One of the reboot presentations that intrigued me the most was the one by Steve Coast on the OpenStreetMap project.
The goal of the project is to assemble an freely available set of street map data, data that will enable the building of interesting map application free of the encumbrance of costly and complicating map data licenses. To this end they’ve built a robust set of tools to allow grassroots users to gather data about streets using inexpensive GPS devices, add them to a central data set, and then convert them into “ways” — streets to you and me — with names and directions and connections.
In other words, the kind of project that has “I’ve got to get this started for Charlottetown” written all over it.
So I’ve started. Here’s how I do it.
First, my “gather GPS traces” setup. I’ve installed Python for S60 on my Nokia N70. This lets me run the excellent and free S60 Python NMEA Bluetooth GPS Info Viewer tool that logs GPS traces to an NMEA-format file. The GPS stream itself comes from my GPSlim 236 Bluetooth GPS which talks to the phone, as you might imagine, via Bluetooth. Here’s what the process of getting things running looks like:
Now I’ve got a file on my desktop called nmea_gga_log.txt that’s in the NMEA format. To send this to OpenStreetMap I first need to convert it to GPX format. Fortunately the (excellent) GPS Visualizer website has a tool for this job:
I end up with a GPX-format file that I can upload to OpenStreetMap:
Once my traces are uploaded and processed, I can use the OpenStreetMap web-based edit applet to see my traces:
That’s a trace of a walk from the office to home, followed by a cycle, via Water St. and Grafton St., back to the office. The next step — which I’ve yet to do — is to convert those raw traces into “real streets.” I’ll document that process once I’ve done it once!

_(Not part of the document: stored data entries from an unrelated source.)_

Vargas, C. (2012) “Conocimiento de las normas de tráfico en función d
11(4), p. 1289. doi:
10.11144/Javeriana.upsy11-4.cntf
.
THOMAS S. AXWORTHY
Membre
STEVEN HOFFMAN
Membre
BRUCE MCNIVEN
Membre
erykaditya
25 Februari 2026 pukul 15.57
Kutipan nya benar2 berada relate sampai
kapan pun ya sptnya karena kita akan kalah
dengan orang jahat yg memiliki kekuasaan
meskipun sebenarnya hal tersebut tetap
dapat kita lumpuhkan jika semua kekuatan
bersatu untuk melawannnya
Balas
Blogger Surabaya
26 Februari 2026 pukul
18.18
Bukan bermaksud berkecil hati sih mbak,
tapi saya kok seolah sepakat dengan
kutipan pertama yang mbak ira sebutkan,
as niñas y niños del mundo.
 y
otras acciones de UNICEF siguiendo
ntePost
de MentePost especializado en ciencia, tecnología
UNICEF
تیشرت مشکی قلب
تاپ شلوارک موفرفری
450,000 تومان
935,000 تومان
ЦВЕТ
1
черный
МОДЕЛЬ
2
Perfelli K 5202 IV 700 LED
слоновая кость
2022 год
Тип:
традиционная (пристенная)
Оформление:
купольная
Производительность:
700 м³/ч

A “free street map”, but not really — you’re relying on technology provided by the US DoD (GPS, Internet, etc.)… Who’s to say that it’s accurate?

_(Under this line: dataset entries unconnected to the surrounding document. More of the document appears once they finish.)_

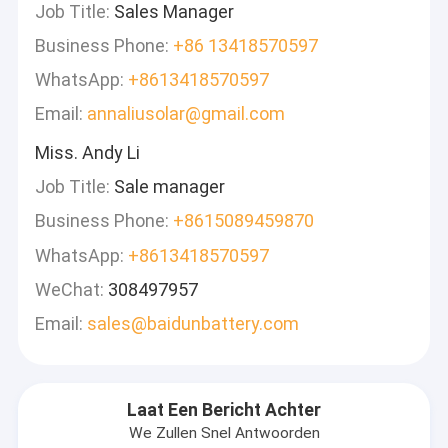
Job Title:
Sales Manager
Business Phone:
+86 13418570597
WhatsApp:
+8613418570597
Email:
annaliusolar@gmail.com
Miss. Andy Li
Job Title:
Sale manager
Business Phone:
+8615089459870
WhatsApp:
+8613418570597
WeChat:
308497957
Email:
sales@baidunbattery.com
Laat Een Bericht Achter
We Zullen Snel Antwoorden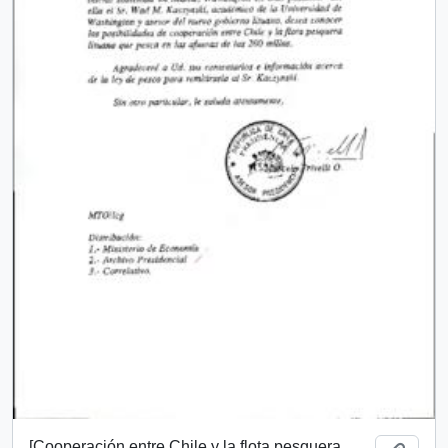
[Cooperación entre Chile y la flota pesquera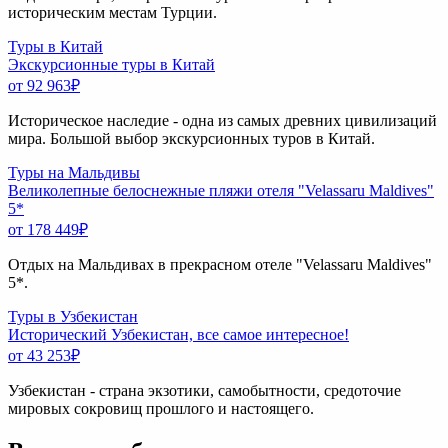
историческим местам Турции.
Туры в Китай
Экскурсионные туры в Китай
от 92 963
₽
Историческое наследие - одна из самых древних цивилизаций
мира. Большой выбор экскурсионных туров в Китай.
Туры на Мальдивы
Великолепные белоснежные пляжи отеля "Velassaru Maldives"
5*
от 178 449
₽
Отдых на Мальдивах в прекрасном отеле "Velassaru Maldives"
5*.
Туры в Узбекистан
Исторический Узбекистан, все самое интересное!
от 43 253
₽
Узбекистан - страна экзотики, самобытности, средоточие
мировых сокровищ прошлого и настоящего.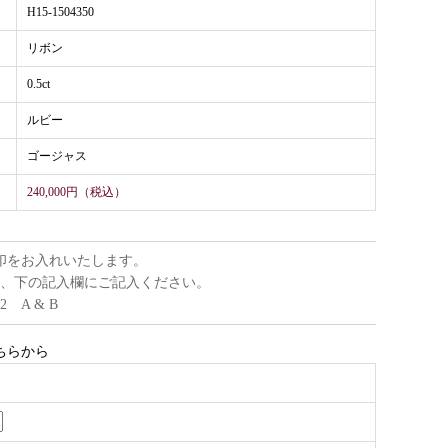
H15-1504350
リボン
0.5ct
ルビー
ゴージャス
240,000円（税込）
印をお入れいたします。
、下の記入欄にご記入ください。
22 A & B
ちらから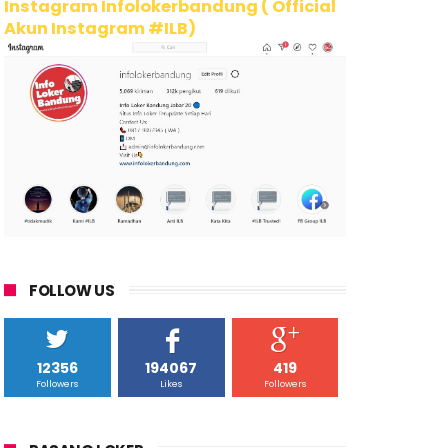
Instagram Infolokerbandung ( Official
Akun Instagram #ILB)
FOLLOW US
12356
194067
419
Followers
Likes
Followers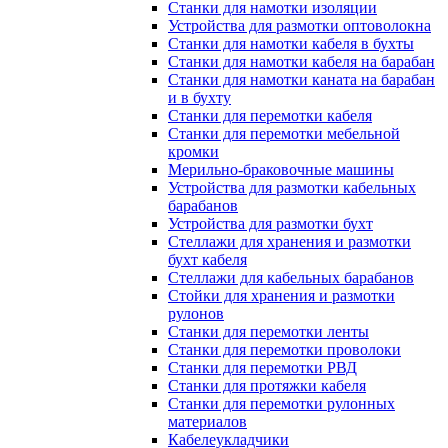
Станки для намотки изоляции
Устройства для размотки оптоволокна
Станки для намотки кабеля в бухты
Станки для намотки кабеля на барабан
Станки для намотки каната на барабан
и в бухту
Станки для перемотки кабеля
Станки для перемотки мебельной
кромки
Мерильно-браковочные машины
Устройства для размотки кабельных
барабанов
Устройства для размотки бухт
Стеллажи для хранения и размотки
бухт кабеля
Стеллажи для кабельных барабанов
Стойки для хранения и размотки
рулонов
Станки для перемотки ленты
Станки для перемотки проволоки
Станки для перемотки РВД
Станки для протяжки кабеля
Станки для перемотки рулонных
материалов
Кабелеукладчики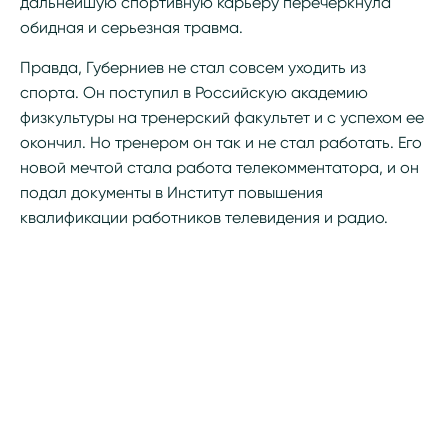
дальнейшую спортивную карьеру перечеркнула
обидная и серьезная травма.
Правда, Губерниев не стал совсем уходить из
спорта. Он поступил в Российскую академию
физкультуры на тренерский факультет и с успехом ее
окончил. Но тренером он так и не стал работать. Его
новой мечтой стала работа телекомментатора, и он
подал документы в Институт повышения
квалификации работников телевидения и радио.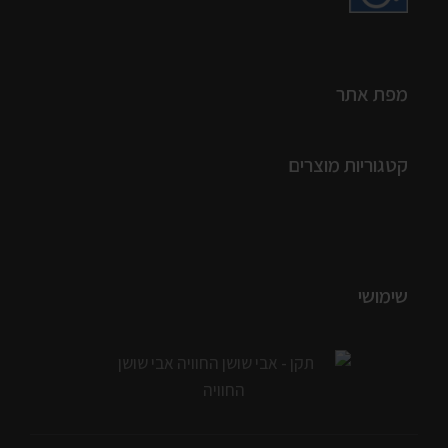
מפת אתר
קטגוריות מוצרים
שימושי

OpenStreetMap FAQ on accuracy.
True, but those cover intentional or blindly-obvious errors. GPS signals (controlled by the US DoD) have a selective availability feature that scrambles the positional reliablity — Clinton reduced this from +/- 100 meters to +/- 3 meters in the late 1990s, but it can be set out to dozens of kilometers (if necessary) at the whim of military commanders for different parts (or the entire) planet. Then there are the systematic errors inherent in any radio-navigation system such as reduced signals, etc. (remember the old Loran C?)…
The only truly accurate and independent way to obtain reliable topographic mapping is through aerial photogrammetry.
I think this is an example of where “good enough” trumps “truly accurate.” My inaccurate prone-to-error GPS tracing rig cost me less than $400; aerial photogrammetry is beyond my means for all practical purposes.